La Commission relève que l'arrêt de la Cour de cassation a été
prononcé le 27 avril 1987 et notifié au requérant le 16 juin 1987.
Celui-ci a introduit sa requête devant la Commission le 14
décembre 1987.
Dès lors, la Commission estime que la date à prendre en
considération pour la détermination du point de départ du délai de six
mois est celle de la notification de l'arrêt au requérant, soit le 16
juin 1987.
Le délai de six mois prévu à l'article 26 (art. 26) de la
Convention a donc été respecté en l'espèce.
L'exception d'irrecevabilité soulevée par le Gouvernement ne
saurait par conséquent être retenue.
Quant au bien-fondé du grief, le Gouvernement estime qu'aucune
violation de l'article 6 par. 1 (art. 6-1) ne saurait être constatée.
S'appuyant sur une chronologie détaillée de la procédure visant à
établir que celle-ci n'a pas connu une durée excessive, il ajoute que
l'affaire était particulièrement complexe tant au niveau des faits à
élucider que des difficultés de procédure qu'elle comprenait. Il argue
du fait que le juge devait établir si le requérant avait échappé ou
tenté d'échapper intentionnellement à l'impôt et de ce que le requérant
a soulevé à plusieurs reprises des exceptions de nullité qui ont
considérablement compliqué l'affaire.
Le Gouvernement avance également que le requérant a, par son
attitude, contribué à l'allongement de la procédure dans la mesure où
il a soulevé des exceptions de nullité devant les juridictions
compétentes, qui ont entraîné la nullité de la procédure, puis a formé
plusieurs pourvois en cassation.
Le Gouvernement ajoute que le fait que la plainte du fisc n'était
pas signée a renvoyé les parties devant la cour d'appel de Caen presque
quatre ans après le dépôt de la plainte et que ce fait n'est pas
imputable aux autorités judiciaires.
Il expose également que le requérant a demandé le renvoi de
l'audience devant la cour d'appel d'Amiens, ce qui a retardé la
procédure de quatre mois et qu'il a été difficile d'interroger les
témoins.
Quant au comportement des autorités judiciaires, le Gouvernement
fait observer que celles-ci ont fait preuve de la plus grande célérité.
Le requérant quant à lui fait observer que l'affaire ne revêtait
pas une complexité exceptionnelle puisque, en matière de fraude
fiscale, l'entier dossier fiscal est remis au magistrat dont la mission
ensuite est de vérifier les éléments fournis par le fisc.
Quant à son propre comportement, le requérant fait observer que
les décisions judiciaires qui se sont succédé démontrent qu'il n'a fait
qu'utiliser normalement les moyens de défense prévus par la loi.
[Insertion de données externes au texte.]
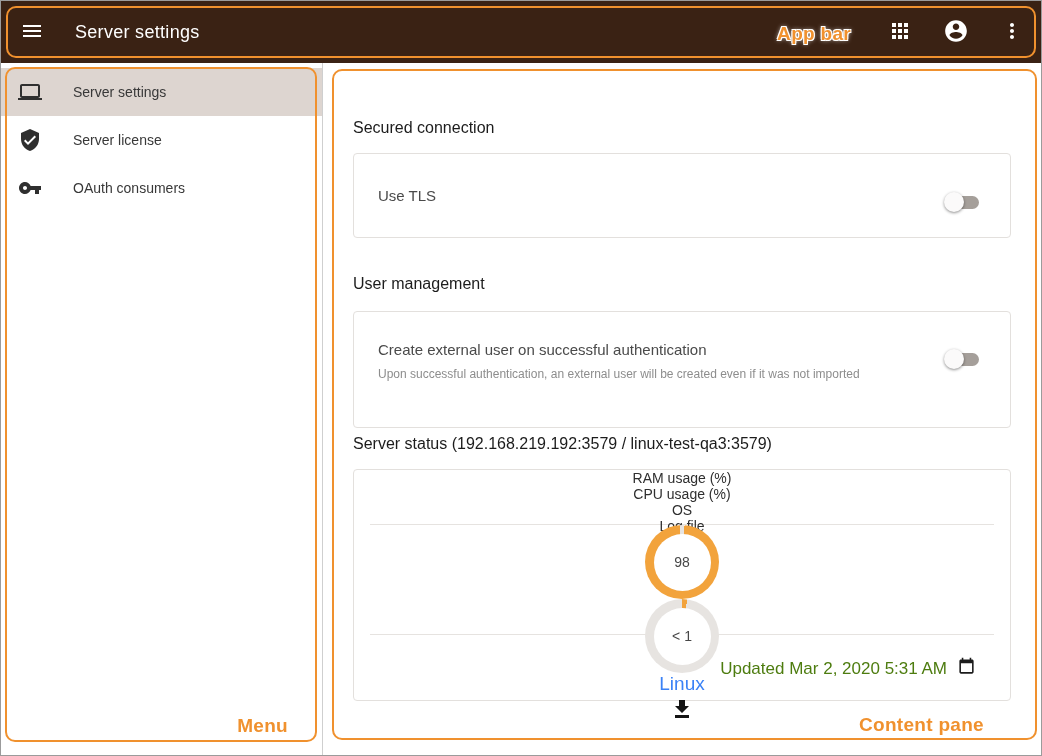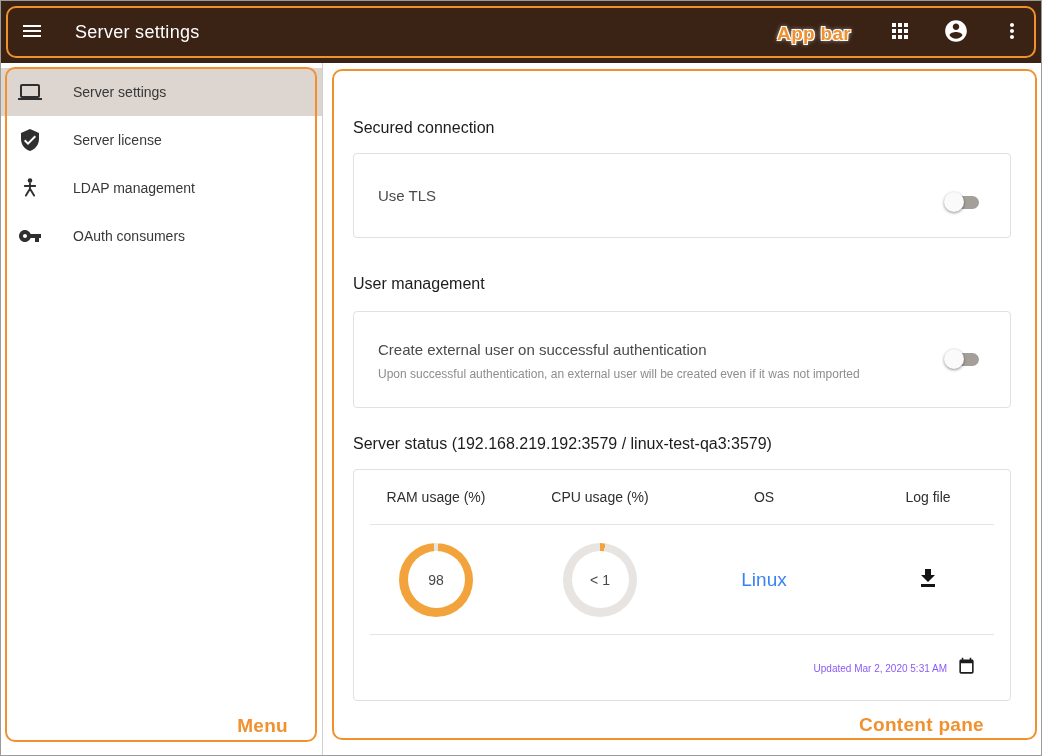--- a/index.html
+++ b/index.html
@@ -36,54 +36,54 @@
   .menu-item .mi-label { margin-left:31px; font-size:14px; color:#383838; }
   .menu-annot { right:34px; bottom:18px; }
 
   
   .content { position:absolute; left:323px; top:62px; right:0; bottom:0; background:#fff; }
   .section-title { position:absolute; left:29px; font-size:16px; font-weight:400; color:#1c1c1c; }
   .card { position:absolute; left:29px; width:658px; background:#fff;
           border:1px solid #e3e0dd; border-radius:4px; }
   .card1 { top:90px; height:85px; display:flex; align-items:center; }
   .card1 .card-label { margin-left:24px; font-size:15px; color:#4a4a4a; }
-  .card2 { top:248px; height:97px; padding:29px 0 0 24px; }
+  .card2 { top:248px; height:117px; padding:29px 0 0 24px; }
   .card2 .card-label { font-size:15px; color:#4a4a4a; }
   .card2 .card-desc { margin-top:9px; font-size:12px; color:#8d8d8d; }
   .card3 { top:406px; height:232px; }
 
   
   .toggle { position:absolute; right:28px; width:38px; height:20px; cursor:pointer; }
   .card1 .toggle { top:38px; }
   .card2 .toggle { top:37px; }
   .toggle .track { position:absolute; left:5px; top:4px; width:30px; height:13px;
                    border-radius:7px; background:#a59f9a; }
   .toggle .thumb { position:absolute; left:0; top:0; width:20px; height:20px;
                    border-radius:50%; background:#fbfafa;
                    box-shadow:0 1px 3px rgba(0,0,0,.45); }
 
   
-  .status-cols { display:flex; }
+  .status-cols { display:flex;flex-direction:column; }
   .status-head { height:54px; }
   .status-col { flex:1; display:flex; align-items:center; justify-content:center; }
   .status-head .status-col { font-size:14px; color:#2f2f2f; }
   .status-divider { margin:0 16px; border-top:1px solid #e6e3e0; }
   .status-body { height:109px; }
   .os-text { font-size:19px; color:#3b82f6; }
   .donut { width:74px; height:74px; border-radius:50%; display:flex;
            align-items:center; justify-content:center;
            background: conic-gradient(#e7e4e1 0 100%); }
   .donut-hole { width:57px; height:57px; border-radius:50%; background:#fff;
                 display:flex; align-items:center; justify-content:center;
                 font-size:14px; color:#474747; }
   .dl-btn { background:none; border:none; cursor:pointer; width:30px; height:30px;
             display:flex; align-items:center; justify-content:center; }
   .status-footer { height:67px; display:flex; align-items:center;
                    justify-content:flex-end; padding-right:34px; gap:10px; }
-  .status-footer .updated { font-size:10px; color:#8b5cf6; }
+  .status-footer .updated { font-size:17px; color:#4d7c0f; }
   .content-annot { right:57px; bottom:19px; }
 </style>
 </head>
 <body>
 
 <div class="page">
 
   <header class="appbar">
     <button class="icon-btn hamburger">
       <span>
@@ -128,29 +128,20 @@
       </span>
       <span class="mi-label">Server settings</span>
     </div>
     <div class="menu-item">
       <span class="mi-icon">
         <svg width="24" height="24" viewBox="0 0 24 24">
             <path d="M12 1L3 5v6c0 5.55 3.84 10.74 9 12 5.16-1.26 9-6.45 9-12V5l-9-4zm-2 16l-4-4 1.41-1.41L10 14.17l6.59-6.59L18 9l-8 8z" fill="#2f2f2f"></path>
           </svg>
       </span>
       <span class="mi-label">Server license</span>
-    </div>
-    <div class="menu-item">
-      <span class="mi-icon">
-        <svg width="24" height="24" viewBox="0 0 24 24">
-            <circle cx="12" cy="4.6" r="2.3" fill="#2f2f2f"></circle>
-            <path d="M12 7.6v5.2M12 12.8l-4.1 6.8M12 12.8l4.1 6.8M6.8 10h10.4" stroke="#2f2f2f" stroke-width="1.9" fill="none" stroke-linecap="round"></path>
-          </svg>
-      </span>
-      <span class="mi-label">LDAP management</span>
     </div>
     <div class="menu-item">
       <span class="mi-icon">
         <svg width="24" height="24" viewBox="0 0 24 24">
             <path d="M12.65 10C11.83 7.67 9.61 6 7 6c-3.31 0-6 2.69-6 6s2.69 6 6 6c2.61 0 4.83-1.67 5.65-4H17v4h4v-4h2v-4H12.65zM7 14c-1.1 0-2-.9-2-2s.9-2 2-2 2 .9 2 2-.9 2-2 2z" fill="#2f2f2f"></path>
           </svg>
       </span>
       <span class="mi-label">OAuth consumers</span>
     </div>
     <span class="annot-label menu-annot">Menu</span>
Quant au comportement des autorités judiciaires, le requérant
estime que l'administration fiscale a contribué à allonger la
procédure, comme les autorités judiciaires elles-mêmes.
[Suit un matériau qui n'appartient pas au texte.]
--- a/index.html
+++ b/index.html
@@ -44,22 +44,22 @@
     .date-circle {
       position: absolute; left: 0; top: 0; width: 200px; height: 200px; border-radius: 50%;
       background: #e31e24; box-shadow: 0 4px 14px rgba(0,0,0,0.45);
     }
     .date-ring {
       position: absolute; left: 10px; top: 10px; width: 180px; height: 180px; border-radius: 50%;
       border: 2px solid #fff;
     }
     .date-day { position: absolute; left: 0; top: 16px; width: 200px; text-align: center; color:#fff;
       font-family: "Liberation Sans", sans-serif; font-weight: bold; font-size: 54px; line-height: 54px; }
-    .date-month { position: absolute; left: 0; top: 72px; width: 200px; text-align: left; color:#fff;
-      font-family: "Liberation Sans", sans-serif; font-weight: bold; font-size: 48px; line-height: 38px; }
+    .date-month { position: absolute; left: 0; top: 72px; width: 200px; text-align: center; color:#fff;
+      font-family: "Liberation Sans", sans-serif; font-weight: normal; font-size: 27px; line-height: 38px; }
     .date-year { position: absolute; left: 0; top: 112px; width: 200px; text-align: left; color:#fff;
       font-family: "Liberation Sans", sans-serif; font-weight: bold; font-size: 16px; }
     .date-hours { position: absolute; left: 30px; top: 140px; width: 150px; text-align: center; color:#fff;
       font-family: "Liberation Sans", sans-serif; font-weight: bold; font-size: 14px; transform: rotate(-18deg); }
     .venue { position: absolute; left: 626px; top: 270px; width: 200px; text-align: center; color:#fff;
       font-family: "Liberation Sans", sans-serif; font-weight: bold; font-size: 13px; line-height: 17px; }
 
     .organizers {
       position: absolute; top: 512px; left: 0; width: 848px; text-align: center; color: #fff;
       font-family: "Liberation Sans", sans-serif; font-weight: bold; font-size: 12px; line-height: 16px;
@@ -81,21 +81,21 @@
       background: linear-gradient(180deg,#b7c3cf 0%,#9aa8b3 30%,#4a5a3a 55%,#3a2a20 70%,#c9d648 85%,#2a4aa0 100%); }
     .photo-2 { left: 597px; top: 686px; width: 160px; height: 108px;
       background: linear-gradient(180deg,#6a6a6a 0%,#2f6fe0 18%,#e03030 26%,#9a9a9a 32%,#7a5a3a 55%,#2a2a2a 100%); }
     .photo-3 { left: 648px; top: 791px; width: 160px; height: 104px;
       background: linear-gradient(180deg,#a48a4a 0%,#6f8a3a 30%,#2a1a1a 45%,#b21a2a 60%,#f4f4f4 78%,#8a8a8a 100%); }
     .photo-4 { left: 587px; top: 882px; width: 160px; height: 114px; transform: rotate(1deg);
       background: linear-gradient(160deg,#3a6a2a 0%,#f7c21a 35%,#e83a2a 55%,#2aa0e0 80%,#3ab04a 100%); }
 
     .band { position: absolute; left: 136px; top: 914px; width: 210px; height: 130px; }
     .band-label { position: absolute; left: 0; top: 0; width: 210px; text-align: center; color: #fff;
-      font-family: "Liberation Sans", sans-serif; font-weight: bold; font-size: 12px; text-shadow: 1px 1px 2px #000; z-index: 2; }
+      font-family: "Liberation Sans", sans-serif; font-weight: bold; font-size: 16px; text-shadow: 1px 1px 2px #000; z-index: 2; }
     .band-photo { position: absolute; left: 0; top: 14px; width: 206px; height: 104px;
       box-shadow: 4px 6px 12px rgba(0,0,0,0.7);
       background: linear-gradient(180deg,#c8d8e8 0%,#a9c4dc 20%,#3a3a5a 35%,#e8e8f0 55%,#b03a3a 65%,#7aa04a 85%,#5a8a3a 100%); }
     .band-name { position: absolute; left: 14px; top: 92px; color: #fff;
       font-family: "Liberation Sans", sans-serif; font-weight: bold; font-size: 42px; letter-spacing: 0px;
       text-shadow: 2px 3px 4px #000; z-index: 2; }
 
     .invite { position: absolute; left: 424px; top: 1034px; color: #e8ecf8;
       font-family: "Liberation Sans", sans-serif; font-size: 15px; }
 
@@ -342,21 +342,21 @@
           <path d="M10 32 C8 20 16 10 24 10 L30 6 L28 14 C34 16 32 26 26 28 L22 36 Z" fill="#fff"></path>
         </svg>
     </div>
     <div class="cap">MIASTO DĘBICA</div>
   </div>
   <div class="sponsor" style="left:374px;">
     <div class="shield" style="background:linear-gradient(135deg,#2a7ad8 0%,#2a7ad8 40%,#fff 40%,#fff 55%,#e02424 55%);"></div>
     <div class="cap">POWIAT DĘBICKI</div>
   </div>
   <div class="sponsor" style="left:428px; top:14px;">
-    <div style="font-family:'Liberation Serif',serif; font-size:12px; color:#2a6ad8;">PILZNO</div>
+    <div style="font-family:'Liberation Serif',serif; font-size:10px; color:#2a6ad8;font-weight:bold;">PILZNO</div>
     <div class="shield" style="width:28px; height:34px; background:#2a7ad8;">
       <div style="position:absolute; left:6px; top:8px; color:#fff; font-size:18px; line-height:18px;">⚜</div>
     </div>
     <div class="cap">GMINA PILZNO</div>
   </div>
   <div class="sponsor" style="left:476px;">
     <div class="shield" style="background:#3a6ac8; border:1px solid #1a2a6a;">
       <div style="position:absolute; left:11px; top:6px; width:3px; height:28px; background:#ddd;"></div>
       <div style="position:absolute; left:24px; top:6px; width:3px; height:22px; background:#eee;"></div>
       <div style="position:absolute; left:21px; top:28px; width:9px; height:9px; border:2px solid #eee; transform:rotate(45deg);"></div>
Il estime qu'une instruction d'un an, alors que l'enquête avait
déjà été menée par l'administration fiscale, est excessive.
Il expose également que l'absence de signature de la plainte a
entraîné des décisions contradictoires et que le manque de rigueur des
juridictions a donné lieu à deux arrêts de cassation.
La Commission note que le requérant a été inculpé le 27 octobre
1977, qu'il a été renvoyé devant le tribunal correctionnel le 17
janvier 1979, que ce dernier a rendu son jugement le 18 mai 1979, et
que la Cour de cassation s'est prononcée le 27 avril 1987, par un arrêt
qui a été notifié au requérant le 16 juin 1987 et qui constitue en
l'espèce la décision définitive.
Elle rappelle que le caractère raisonnable de la durée de la
procédure doit s'apprécier eu égard notamment à la complexité de
l'affaire, au comportement du requérant et à celui des autorités
judiciaires (voir Cour Eur. D.H., arrêt Eckle du 15 juillet 1982, série
A n° 51, p. 35, par. 80).
La Commission estime que la requête pose de sérieuses questions
de fait et de droit concernant la durée de la procédure, qui ne peuvent
être résolues à ce stade de l'examen de la requête, mais nécessitent
un examen au fond.
Dès lors, la requête ne saurait être déclarée manifestement mal
fondée au sens de l'article 27 par. 2 (art. 27-2) de la Convention.
La Commission constate en outre que la requête ne se heurte à
aucun autre motif d'irrecevabilité.
Par ces motifs, la Commission, à l'unanimité,
DECLARE LA REQUETE RECEVABLE, tous moyens de fond réservés.